Mettons cela sur le compte du printemps.
Dans les films, le printemps est toujours signe de renouveau, de bonheur et d'allégresse... Il est aussi prouvé que le moral des gens est meilleur a cette saison qu'en hiver.
Permettez-moi de douter. Ou de mettre mon cas en lumière.
J'aime porter moins de couches vestimentaires, j'aime me balader dehors sans risquer les engelures... Mais je déteste aussi le printemps, tout simplement parce que je n'en profites pas vraiment.
Je ne suis pas aigrie - je suis juste seule.
En hiver, les conditions météorologiques donnent une bonne excuse aux solitaires pour rester sous la couette, regarder des DVDs, lire, ou faire autre chose - entre 4 murs.

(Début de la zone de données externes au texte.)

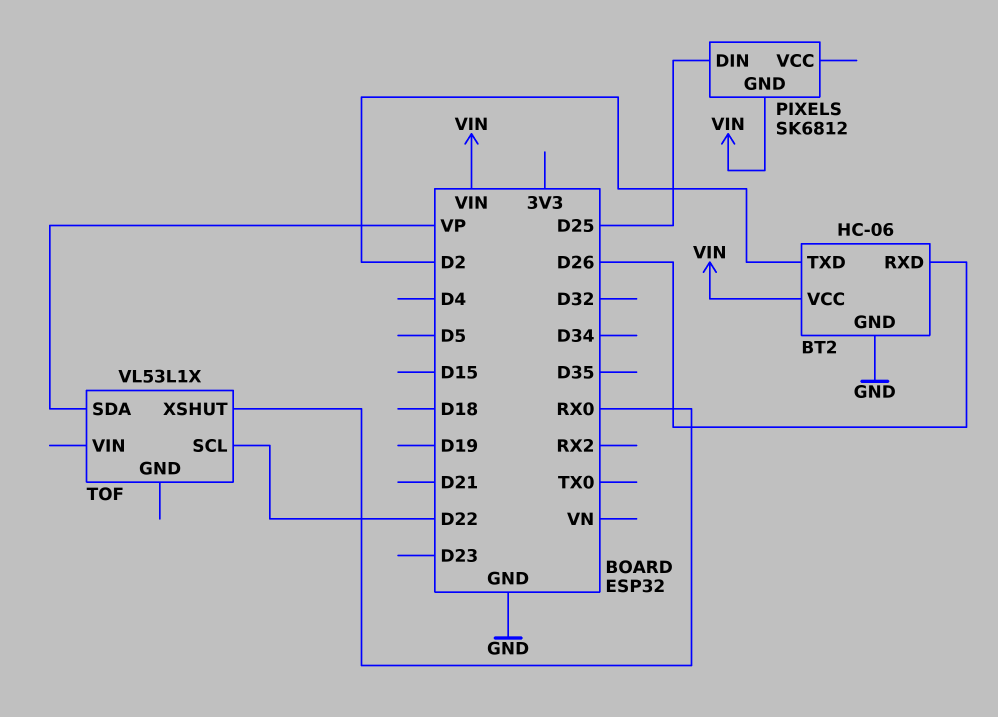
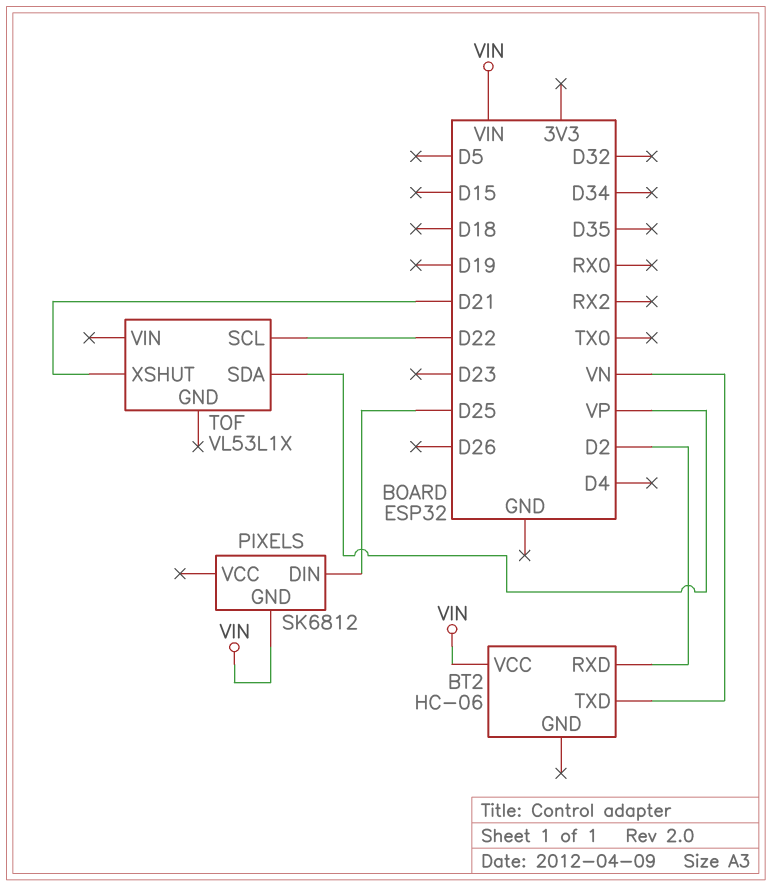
BT2 pin GND: GND -> none
BT2 pin RXD: D26 -> D2
BT2 pin TXD: D2 -> VN
TOF pin XSHUT: RX0 -> D21

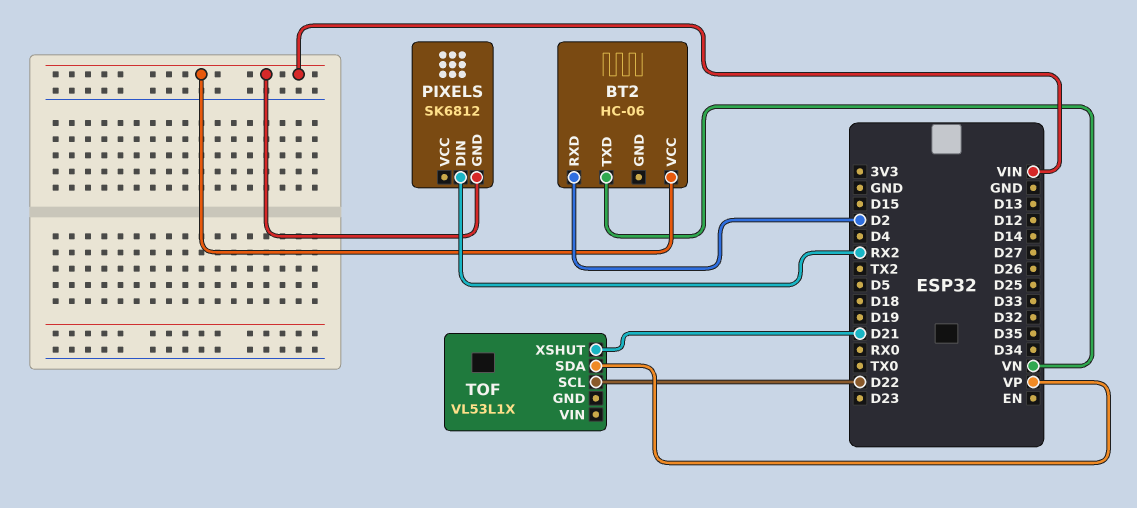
PIXELS pin DIN: D25 -> RX2

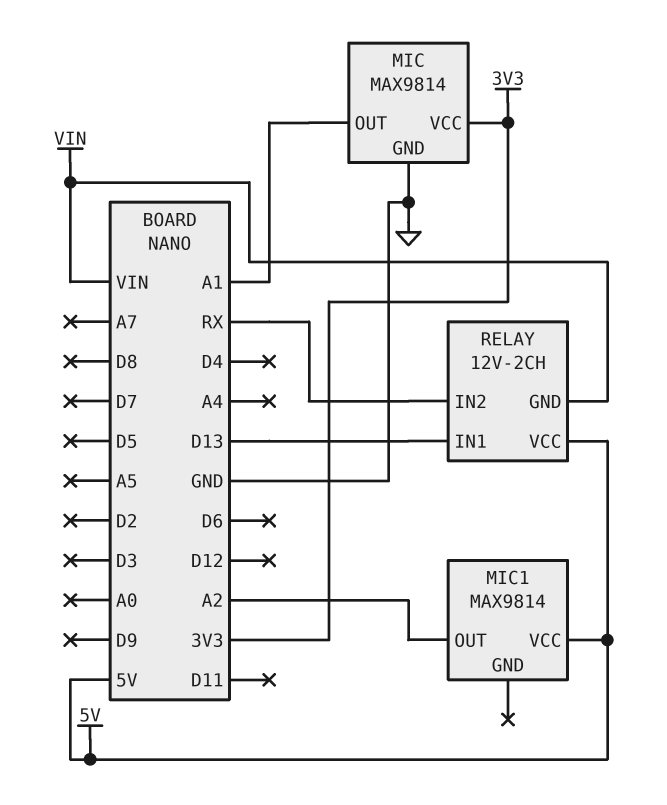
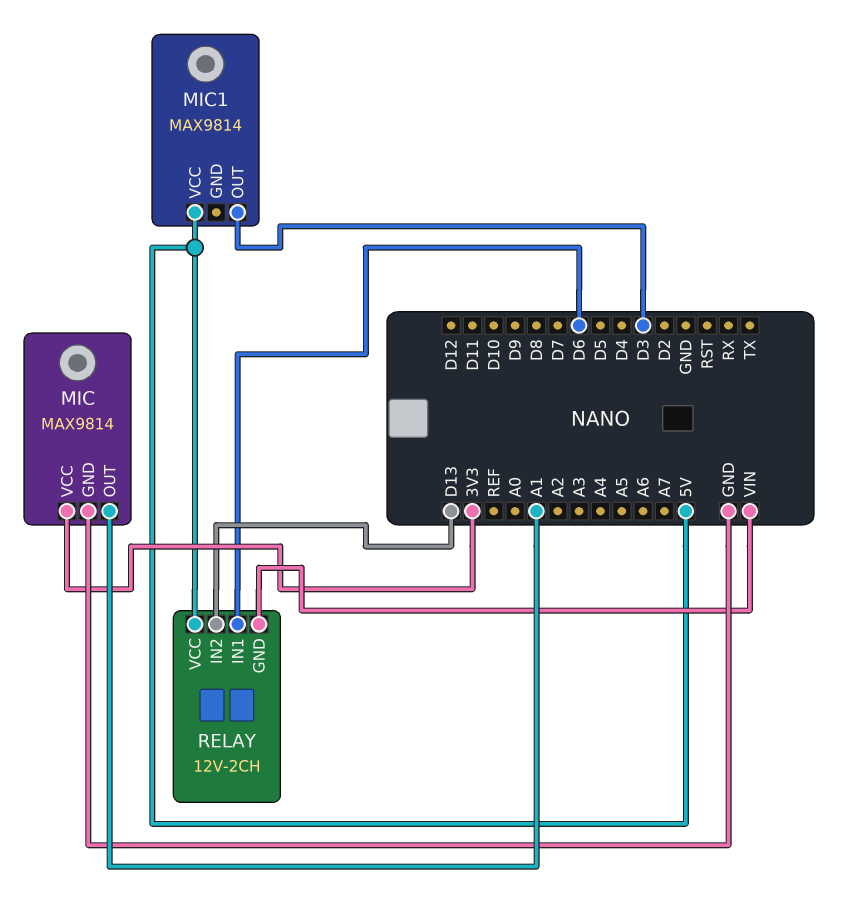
MIC1 pin OUT: A2 -> D3
RELAY pin IN1: D13 -> D6
RELAY pin IN2: RX -> D13

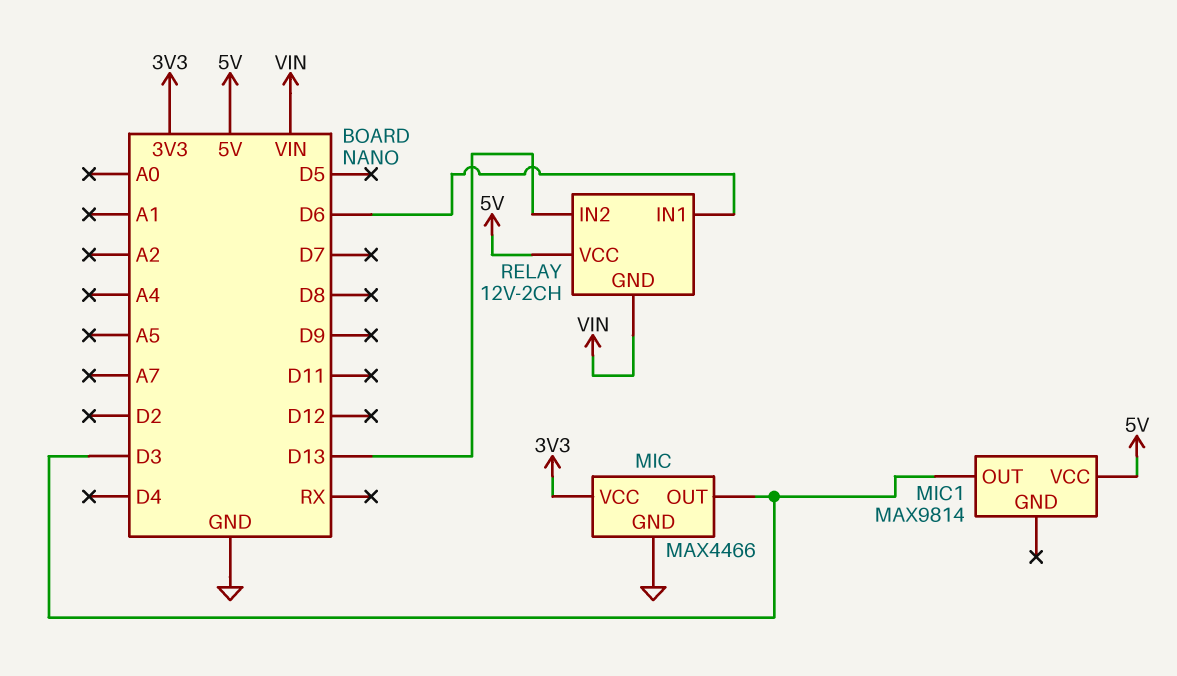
MIC: MAX9814 -> MAX4466
MIC pin OUT: A1 -> D3

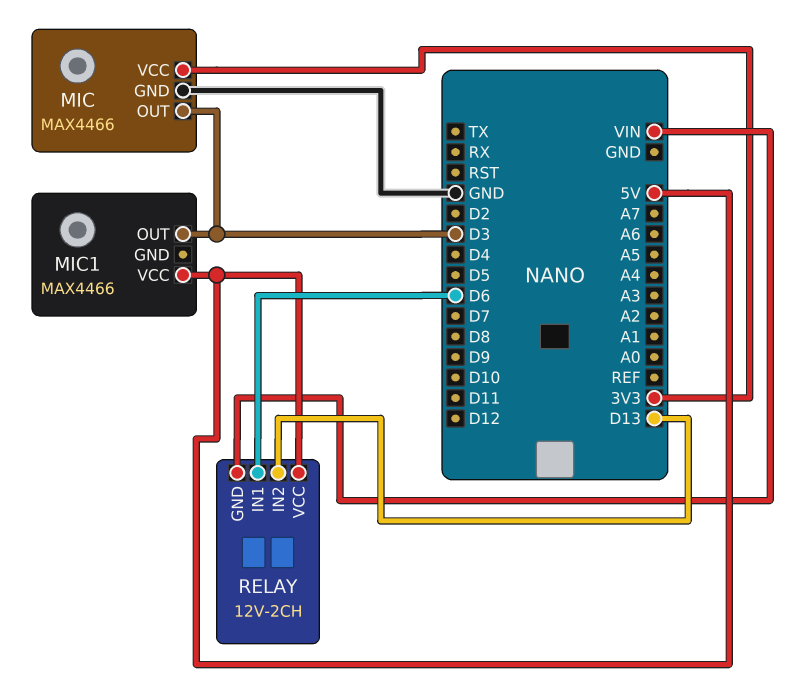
MIC1: MAX9814 -> MAX4466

Tandis que quand le soleil brille, je me sens limite coupable de ne pas être dehors a en profiter avec des ami(e)s.
Je parie que je ne suis pas la seule dans ce cas, à se détester de jouer malgré moi à la recluse alors que j'ai tout autant le droit que les autres d'apprécier un jour clément.
Et se détester engrange rarement joie de vivre et allégresse - mais plutôt un abonnement à une humeur dite "emo" (les plus jeunes me comprendront).
Cette année pourtant, j'ai Will à mes côtés - Will avec qui me promener, avec qui bronzer dans un parc, ce genre de truc. Que je pourrais faire toute seule, celà dit.
J'en viens à me demander si je ne suis pas en train de me rendre compte que seule ou pas, je suis juste emo. Et croyez moi, je trouve ça plus dûr à accepter qu'une possible homosexualité ou que le divorce de parents.